EXERCISE OBJECTIVE -
List every general type of interaction that the QSMART abstract below names, leaving out specific drug-mutation pairs.

GIVEN PASSAGE -
◆ ◆ ◆ ◆ ◆

Quantitative Structure-Mutation-Activity Relationship Tests (QSMART) Model for Protein Kinase Inhibitor Response Prediction

Predicting how mutations impact drug sensitivity is a major challenge in personalized medicine. Although several machine learning models have been developed to predict drug sensitivity from gene expression and genomic profiles, these methods do not explicitly incorporate the structural properties of drug-mutation interactions to understand the molecular mechanisms of drug resistance/sensitivity. To facilitate the understanding of how the drug-mutation interactions quantitatively contribute to drug response, we developed a framework that not only estimates IC50 with high accuracy (R-squared = 0.861 and RMSE = 0.818) but also identifies features contributing to the accuracy, thereby enhancing explainability. Our framework uses a multi-component approach that includes (1) collecting drug fingerprints, cancer cell line9s multi-omics features, and drug responses, (2) testing the statistical significance of interaction effects, (3) selecting features by Lasso with Bayesian information criterion, and (4) using neural networks to predict drug response. We validate each component in the proposed framework and explain the biological relevance and mathematical interpretation of pertinent features, including afatinib- and lapatinib-EGFR L858R interactions, in a non-small cell lung cancer case study. This is the first study to systematically explain drug response in cancer cell lines by investigating the contribution of interaction effects, such as protein-protein interactions and drug-mutation interactions. The concept of our proposed framework can also be applied to other prediction models with the interaction effects of interest, such as drug-drug interaction and agent-host interaction.

◆ ◆ ◆ ◆ ◆

DATA EXTRACT -
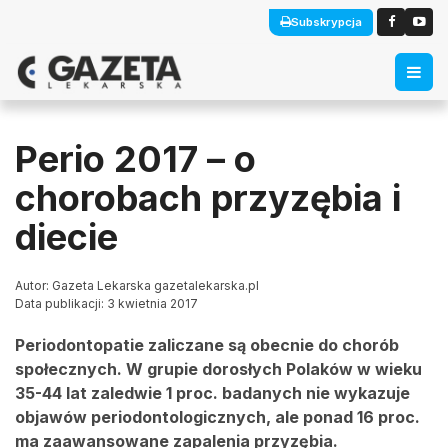
Subskrypcja
Perio 2017 – o
chorobach przyzębia i
diecie
Autor: Gazeta Lekarska gazetalekarska.pl
Data publikacji: 3 kwietnia 2017
Periodontopatie zaliczane są obecnie do chorób
społecznych. W grupie dorosłych Polaków w wieku
35-44 lat zaledwie 1 proc. badanych nie wykazuje
objawów periodontologicznych, ale ponad 16 proc.
ma zaawansowane zapalenia przyzębia.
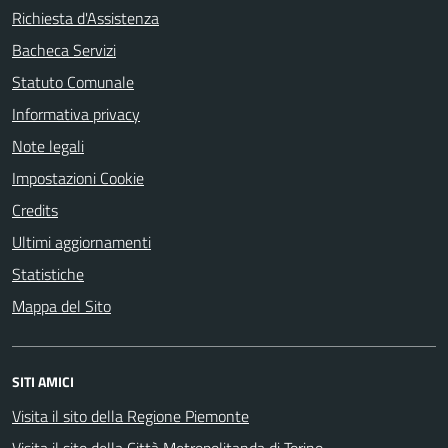
Richiesta d'Assistenza
Bacheca Servizi
Statuto Comunale
Informativa privacy
Note legali
Impostazioni Cookie
Credits
Ultimi aggiornamenti
Statistiche
Mappa del Sito
SITI AMICI
Visita il sito della Regione Piemonte
Visita il sito della Città Metropolitanda di Torino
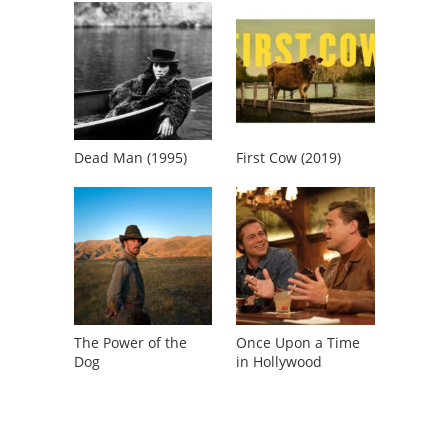
Dead Man (1995)
First Cow (2019)
The Power of the
Once Upon a Time
Dog
in Hollywood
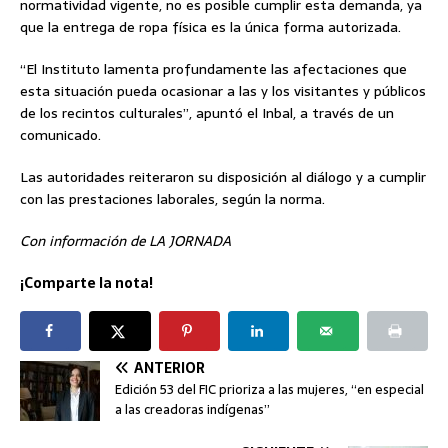
normatividad vigente, no es posible cumplir esta demanda, ya
que la entrega de ropa física es la única forma autorizada.
“El Instituto lamenta profundamente las afectaciones que
esta situación pueda ocasionar a las y los visitantes y públicos
de los recintos culturales”, apuntó el Inbal, a través de un
comunicado.
Las autoridades reiteraron su disposición al diálogo y a cumplir
con las prestaciones laborales, según la norma.
Con información de LA JORNADA
¡Comparte la nota!
ANTERIOR
Edición 53 del FIC prioriza a las mujeres, “en especial
a las creadoras indígenas”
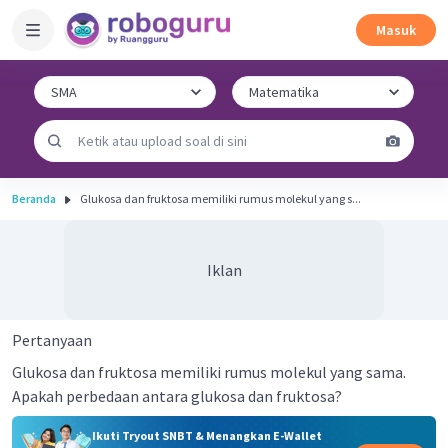
Masuk
Beranda
Glukosa dan fruktosa memiliki rumus molekul yang s...
Iklan
Pertanyaan
Glukosa dan fruktosa memiliki rumus molekul yang sama.
Apakah perbedaan antara glukosa dan fruktosa?
Ikuti Tryout SNBT & Menangkan E-Wallet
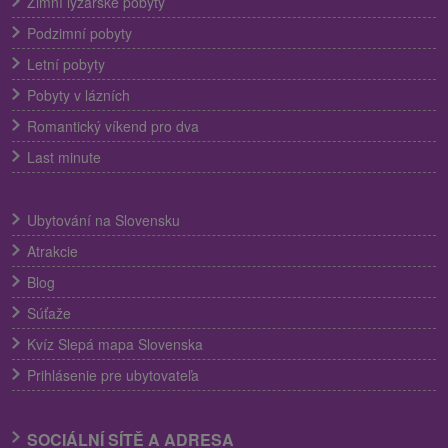
Zimní lyžařské pobyty
Podzimní pobyty
Letní pobyty
Pobyty v lázních
Romantický víkend pro dva
Last minute
Ubytování na Slovensku
Atrakcie
Blog
Súťaže
Kvíz Slepá mapa Slovenska
Prihlásenie pre ubytovateľa
SOCIÁLNÍ SÍTĚ A ADRESA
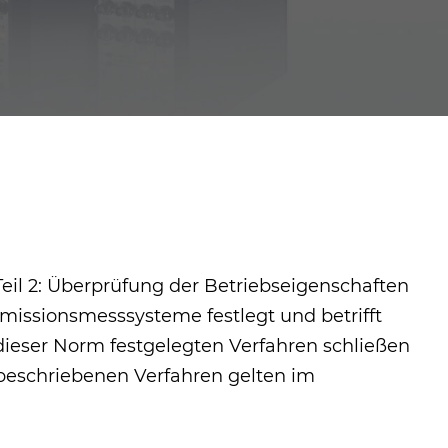
Teil 2: Überprüfung der Betriebseigenschaften
emissionsmesssysteme festlegt und betrifft
dieser Norm festgelegten Verfahren schließen
 beschriebenen Verfahren gelten im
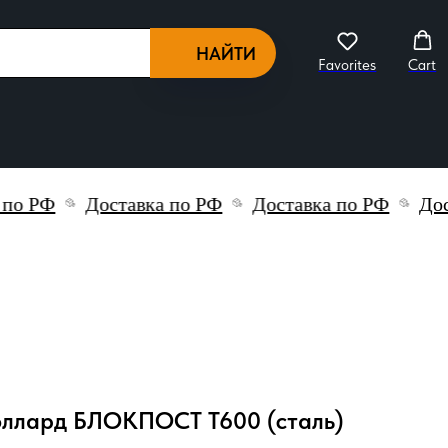
НАЙТИ
Favorites
Cart
РФ
Доставка по РФ
Доставка по РФ
Достав
оллард БЛОКПОСТ Т600 (сталь)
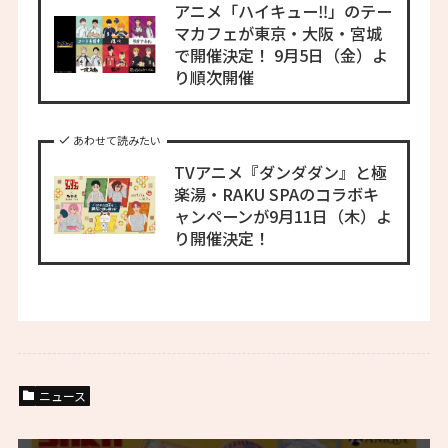
アニメ「ハイキュー‼」のテー
マカフェが東京・大阪・宮城
で開催決定！ 9月5日（金）よ
り順次開催
あわせて読みたい
TVアニメ『ダンダダン』と極
楽湯・RAKU SPAのコラボキ
ャンペーンが9月11日（木）よ
り開催決定！
ニュース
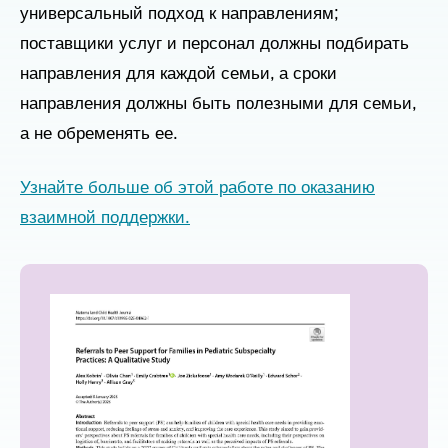
универсальный подход к направлениям;
поставщики услуг и персонал должны подбирать
направления для каждой семьи, а сроки
направления должны быть полезными для семьи,
а не обременять ее.
Узнайте больше об этой работе по оказанию
взаимной поддержки.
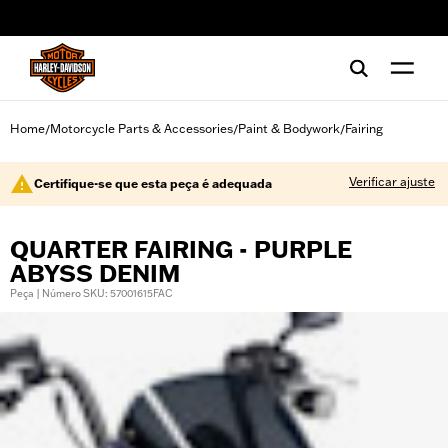
web accessibility
Home
Motorcycle Parts & Accessories
Paint & Bodywork
Fairing
/
/
/
Verificar ajuste
Certifique-se que esta peça é adequada
QUARTER FAIRING - PURPLE
ABYSS DENIM
Peça | Número SKU: 57001615FAC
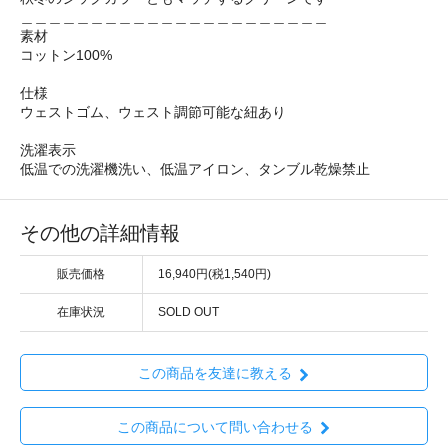
＿＿＿＿＿＿＿＿＿＿＿＿＿＿＿＿＿＿＿＿＿＿
素材
コットン100%
仕様
ウェストゴム、ウェスト調節可能な紐あり
洗濯表示
低温での洗濯機洗い、低温アイロン、タンブル乾燥禁止
その他の詳細情報
販売価格
16,940円(税1,540円)
在庫状況
SOLD OUT
この商品を友達に教える
この商品について問い合わせる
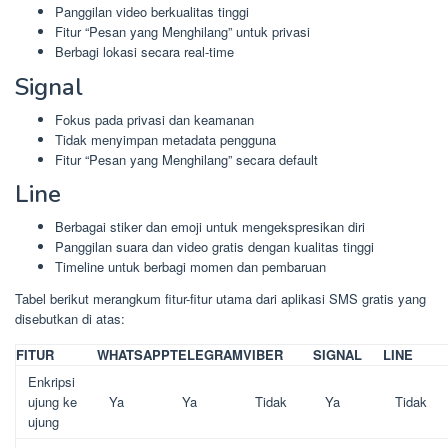
Panggilan video berkualitas tinggi
Fitur “Pesan yang Menghilang” untuk privasi
Berbagi lokasi secara real-time
Signal
Fokus pada privasi dan keamanan
Tidak menyimpan metadata pengguna
Fitur “Pesan yang Menghilang” secara default
Line
Berbagai stiker dan emoji untuk mengekspresikan diri
Panggilan suara dan video gratis dengan kualitas tinggi
Timeline untuk berbagi momen dan pembaruan
Tabel berikut merangkum fitur-fitur utama dari aplikasi SMS gratis yang
disebutkan di atas:
FITUR
WHATSAPP
TELEGRAM
VIBER
SIGNAL
LINE
Enkripsi
ujung ke
Ya
Ya
Tidak
Ya
Tidak
ujung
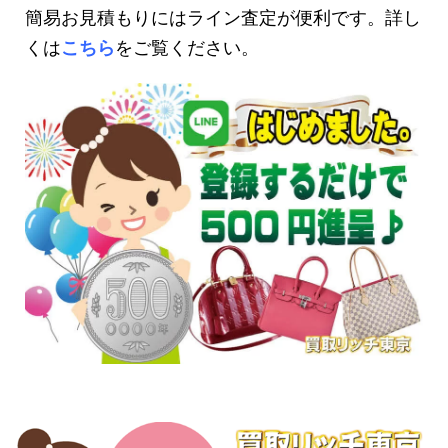
簡易お見積もりにはライン査定が便利です。詳し
くは
こちら
をご覧ください。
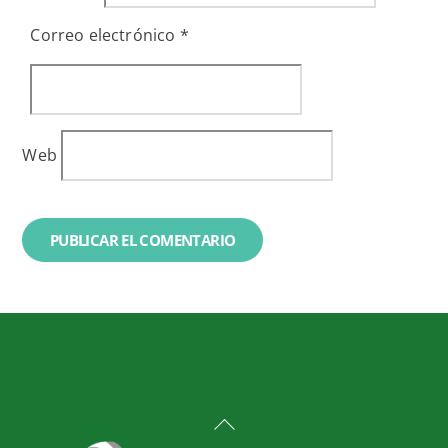
Correo electrónico
*
Web
Back
To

◆ ◆ ◆ ◆ ◆

WRITTEN ANSWER -
- drug-mutation interactions
- protein-protein interactions
- drug-drug interaction
- agent-host interaction